So it was surprising to many readers when I published Reviving Old Scratch: Demons and the Devil for Doubters and the Disenchanted. Why was I, someone who was helping those who were doubting and deconstructing, attempting to rehabilitate parts of the Christian experience and worldview that many deemed to be problematic? And not just problematic from a metaphysical perspective, as a subject of belief, but problematic also as a location of abuse and harm. Reviving Old Scratch appeared to be a very strange U-turn for me.
The book was marking a change. Again, we didn’t have the word for it in 2016, but I had made my turn toward reconstruction, pivoting away from disenchantment toward enchantment. And a part of that shift was rethinking the devil.
But why this particular topic? The pressing issue was pastoral. I had begun serving as a prison chaplain, and in that ministry began encountering the enchanted/disenchanted divide that separated me from the men I was caring for. For the men in the prison, satan is obviously real. Demonic attacks really happen. And spiritual warfare is a pressing challenge. In spite of my own doubts, I didn’t want my pastoral interventions to be dismissive, elitist, or paternalistic.
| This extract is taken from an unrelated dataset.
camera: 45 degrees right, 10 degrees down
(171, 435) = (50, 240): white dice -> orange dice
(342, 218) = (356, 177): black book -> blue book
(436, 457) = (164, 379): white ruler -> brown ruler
Mostly because it quickly became obvious to me that I was the weird one. The majority of people are supernaturalists. Global Christianity is enchanted. It’s mostly over-educated white males in the West, people like myself, who tend to doubt the existence of the devil. This cultural divide creates some very odd situations, like pastors who doubt the reality of satan, given their MDiv, DMin, or PhD training, leading congregations who experience spiritual warfare as a lived reality.
That said, the tide seems to have turned since 2016. Talk of re-enchantment and reconstruction has become much more common. And due to the work of people like Jordan Peterson, skeptical pastors have a better appreciation for how meaning-making is deeply mythological. Life is story work. And stories have dragons.
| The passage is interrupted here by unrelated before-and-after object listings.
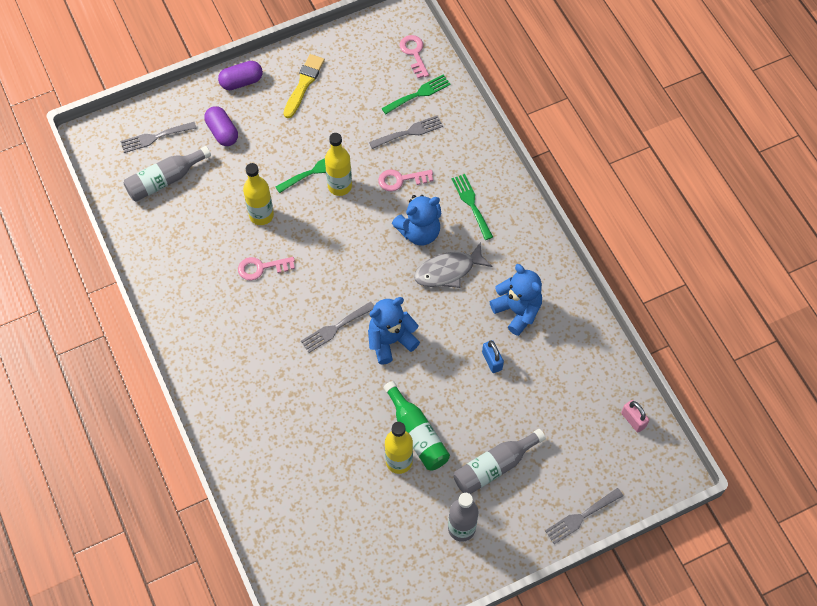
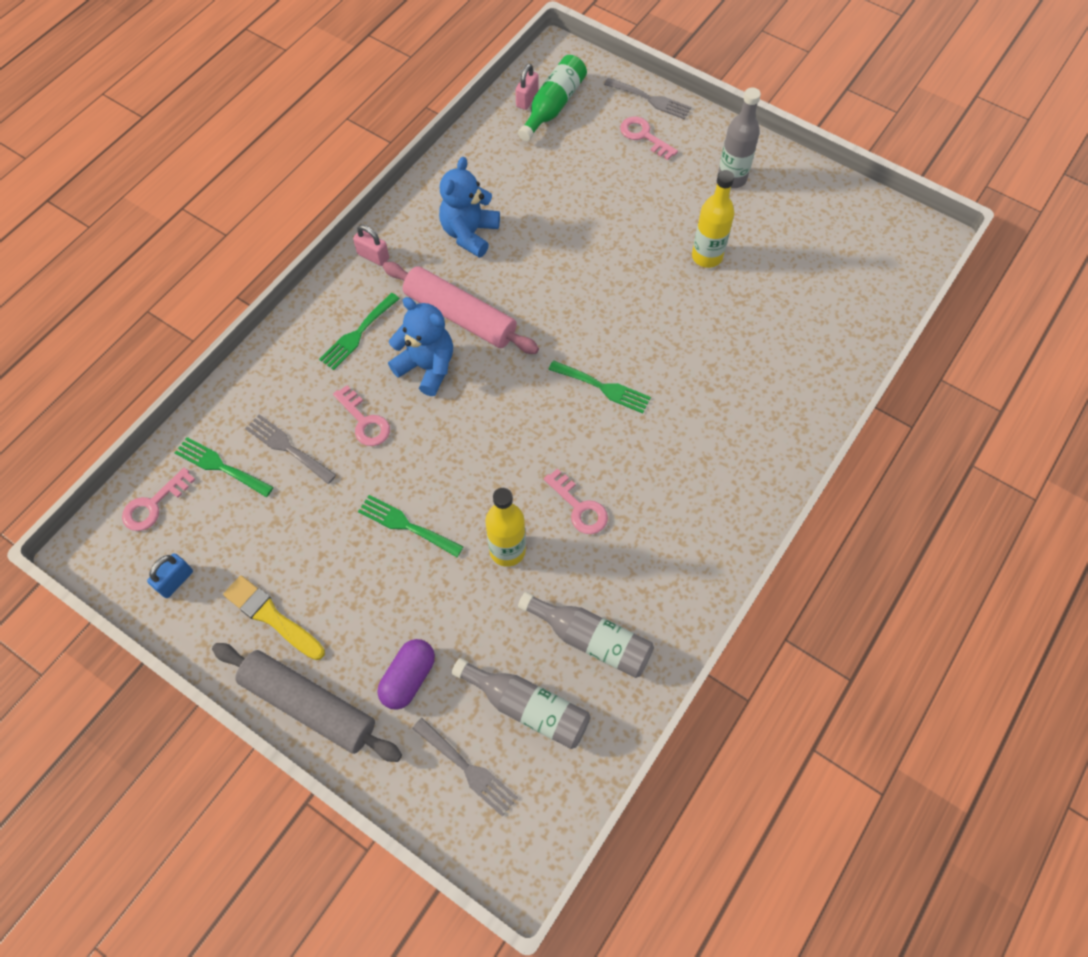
camera: 120 degrees left, 0 degrees up
(241, 82) = (308, 705): purple capsule -> grey rolling pin
(304, 84) = (272, 617): yellow brush -> yellow brush turned 45 degrees clockwise
(335, 328) = (603, 388): grey fork -> green fork
(340, 186) = (412, 483): yellow bottle -> none
(390, 340) = (581, 328): blue teddy bear -> none
(417, 433) = (667, 255): green bottle -> green bottle (553, 106)
(448, 271) = (460, 316): grey fish -> pink rolling pin
(492, 361) = (542, 230): blue padlock -> blue padlock (175, 581)
(494, 467) = (652, 180): grey bottle -> grey bottle (591, 639)
(533, 241) = (373, 256): none -> pink padlock
(543, 487) = (644, 136): none -> pink key

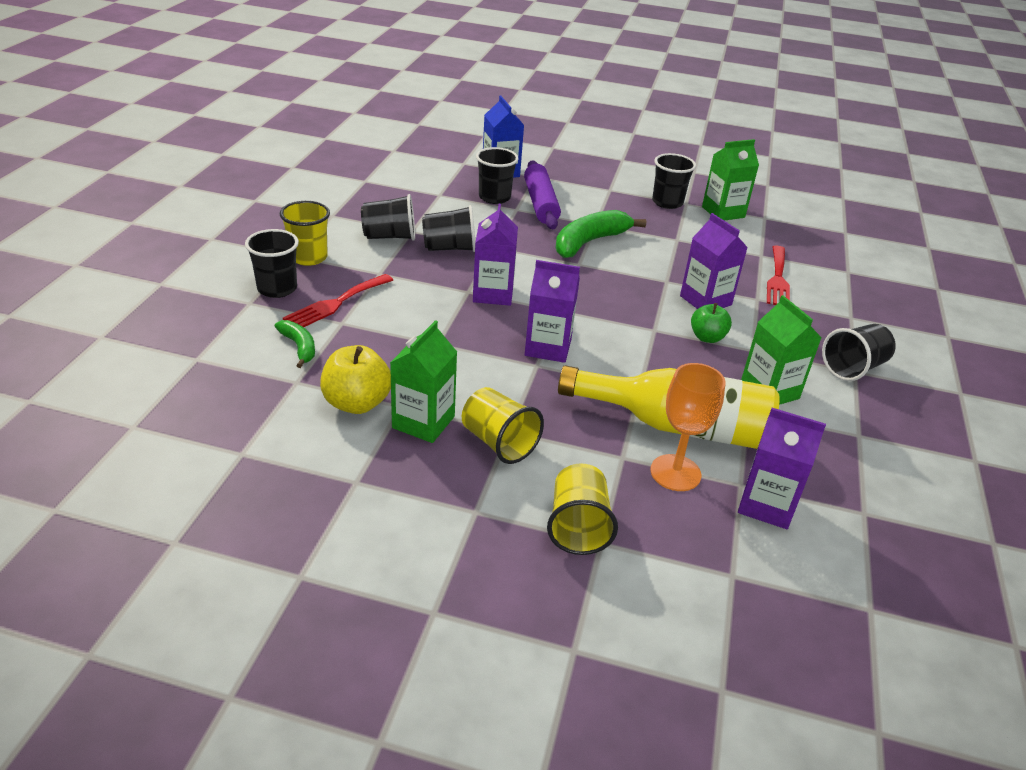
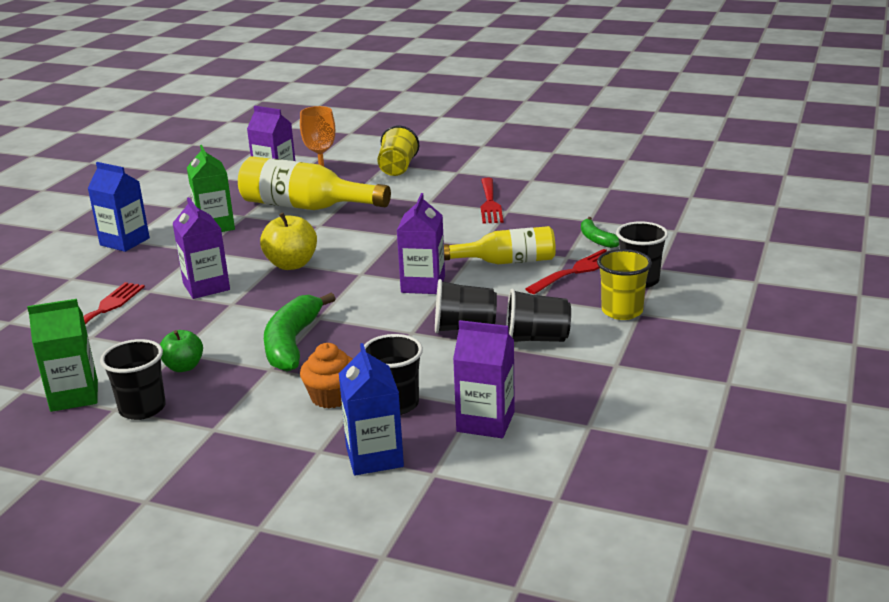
camera: 170 degrees left, 10 degrees down
(357, 403) = (539, 211): yellow apple -> yellow apple (291, 264)
(408, 318) = (506, 262): none -> yellow bottle
(423, 422) = (490, 203): green carton -> red fork
(499, 442) = (437, 196): yellow cup -> none
(541, 203) = (331, 397): purple rolling pin -> orange cupcake
(548, 347) = (383, 246): purple carton -> purple carton (485, 421)
(589, 242) = (292, 343): green banana -> green banana turned 135 degrees clockwise
(707, 337) = (233, 257): green apple -> green apple (184, 367)
(853, 368) = (124, 242): black cup -> blue carton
And so, wanting to bridge the pastoral divide between myself and the men at the prison, I wrote a “devil for doubters” book. My theology of satan needed to be rehabilitated.
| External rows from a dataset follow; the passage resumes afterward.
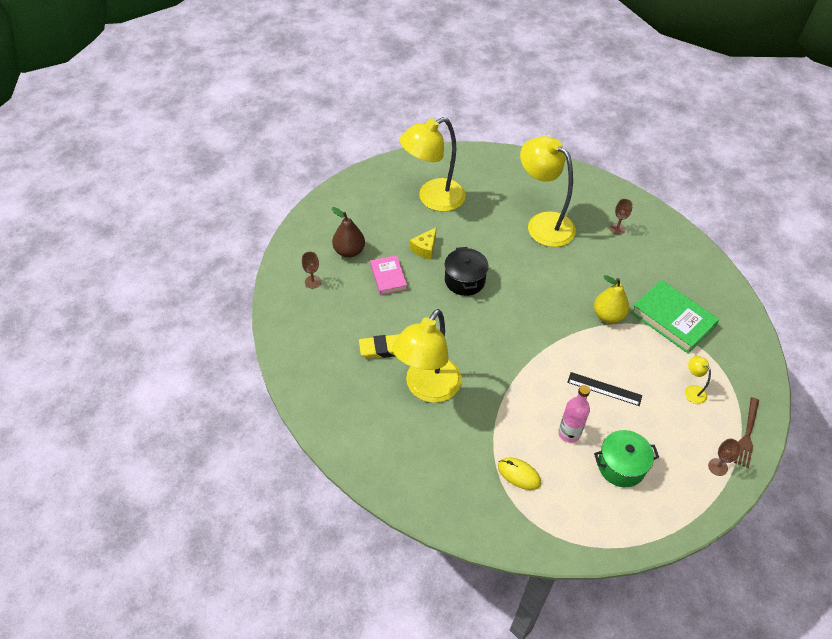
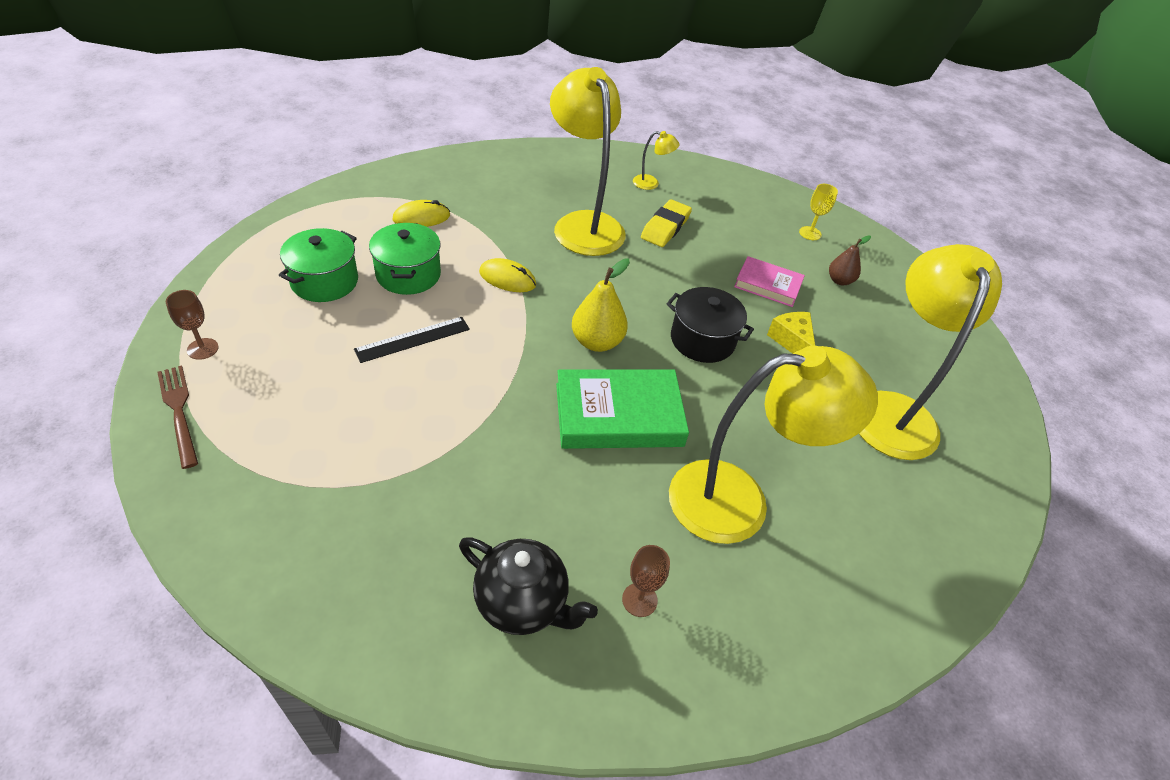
camera: 125 degrees right, 5 degrees down
(313, 282) = (810, 233): brown goblet -> yellow goblet
(349, 251) = (839, 280): brown pear -> brown pear, size x0.63
(517, 387) = (507, 278): none -> yellow mouse
(569, 433) = (408, 274): pink bottle -> green pot
(608, 315) = (497, 431): yellow pear -> yellow pear (597, 342)
(658, 257) = (522, 603): none -> black teapot
(672, 319) = (402, 499): green book -> green book (618, 414)
(692, 390) = (296, 414): yellow lamp -> yellow lamp (651, 183)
Since the publication of Reviving Old Scratch I’ve been invited to give talks, lectures, and sermons about satan and spiritual warfare. Consequently, I’ve experimented with how to share this material in a way that is engaging and can even preach. One of the most effective ways is to take a tour through four names in Scripture used to describe our adversary. These names are:
Satan
Lucifer
Beelzebub
Devil
As we'll discover in this series, each name is a lens that allows us to pick out particular aspects of the biblical imagination, our lived experience, and what we are called to do by way of “resistance.”
Welcome to a series I’m calling “Satan Reconstructed.”